Heart-healthy omega-3 fatty acids are the reason that the fish on our plate has the taste that consumers expect.
Researchers are looking at ways to supply fish with omega-3s without feeding them other fish. Mann says that flax oil is very high in omega-3s, for example, but it’s expensive and hard to get in large quantities.

Canola oil has lower levels of omega-3s, but in Canada, it’s inexpensive and easy to get in large amounts, he says.

Brauner’s research shows that “we could replace up to 70 per cent of fish [oil] with canola oil with no negative effects on growth or environmental tolerance,” but these fish would not have the full “fishy” flavour in their fillets.

Another approach is to raise fish primarily on plant-based nutrients, and feed them fish protein in the weeks before they are harvested.

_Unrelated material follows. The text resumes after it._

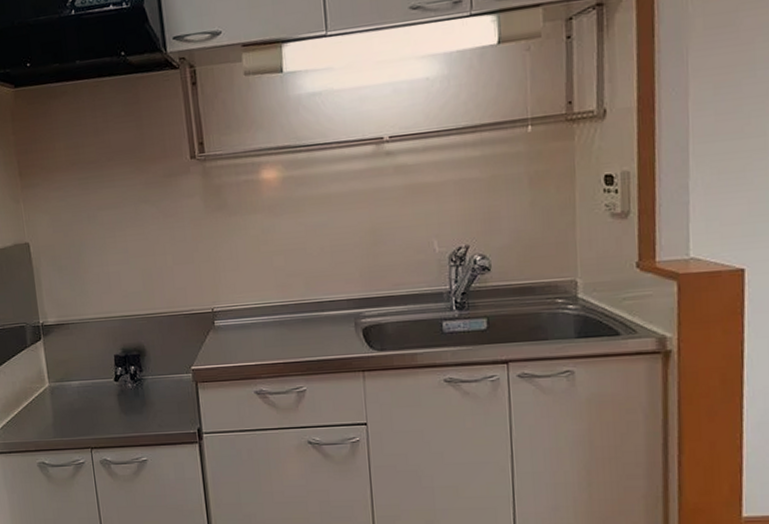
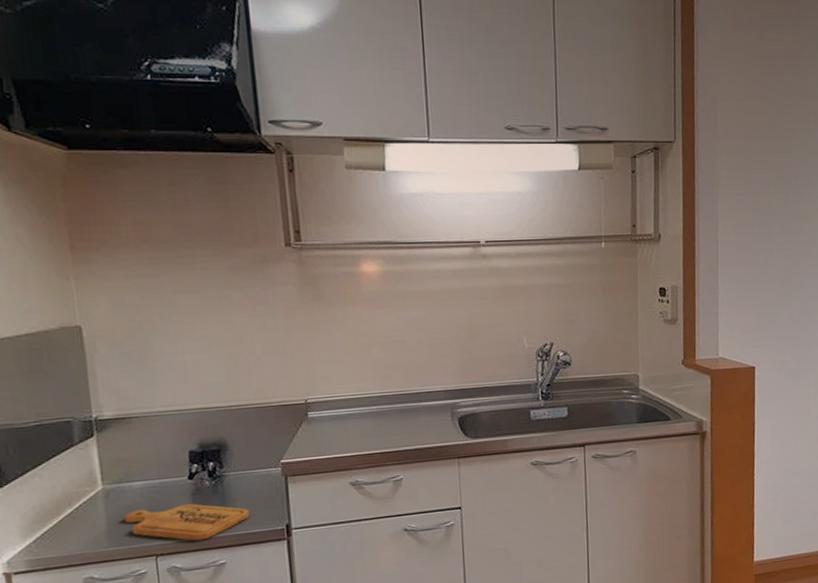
cutting board: none [66,404,166,438] -> present [124,504,249,541]

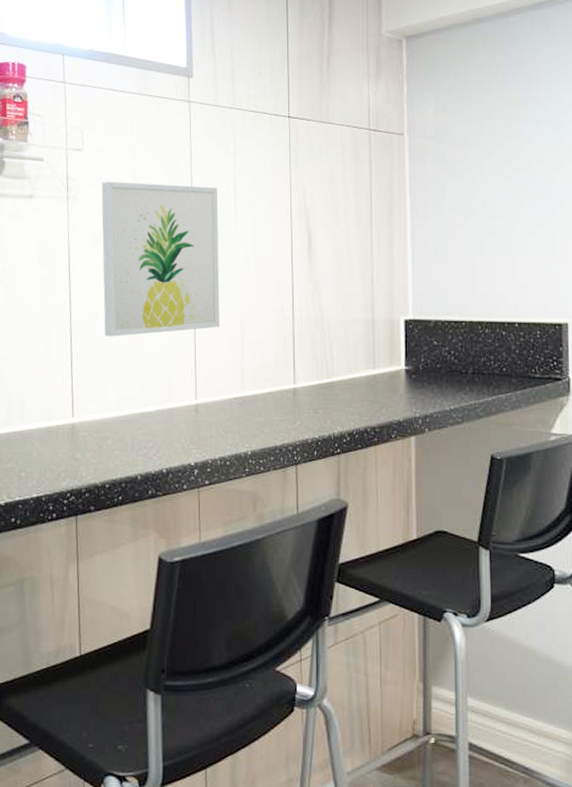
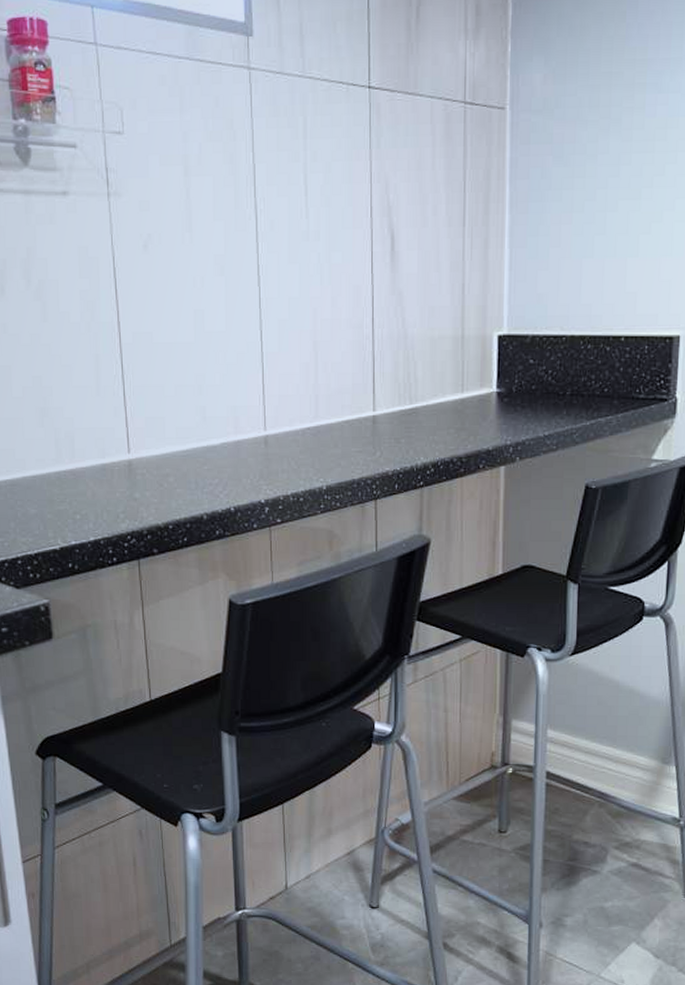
wall art: present [101,182,220,337] -> none [148,173,290,361]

“What the industry will do is after the [fish have] been reared on a diet that has a greater proportion of plant-based material, they’ll put them on what’s called a 'finishing diet' for a few months,” says Brauner

“The point of that is that it converts the animal back to almost what it would have been if it had been reared on this diet its whole life,” says Brauner.

Forster says that “some species of fish are more able, more willing, to accept alternative ingredients than others,” so researchers are still searching for a balanced mix of ingredients to keep the fish, and the fillets we get from them, healthy and full of omega-3s.

Understanding what fish are able to eat, and using different combinations of all the available substitute food sources, may bridge the gap between supply and demand of fish feed as farming continues to grow.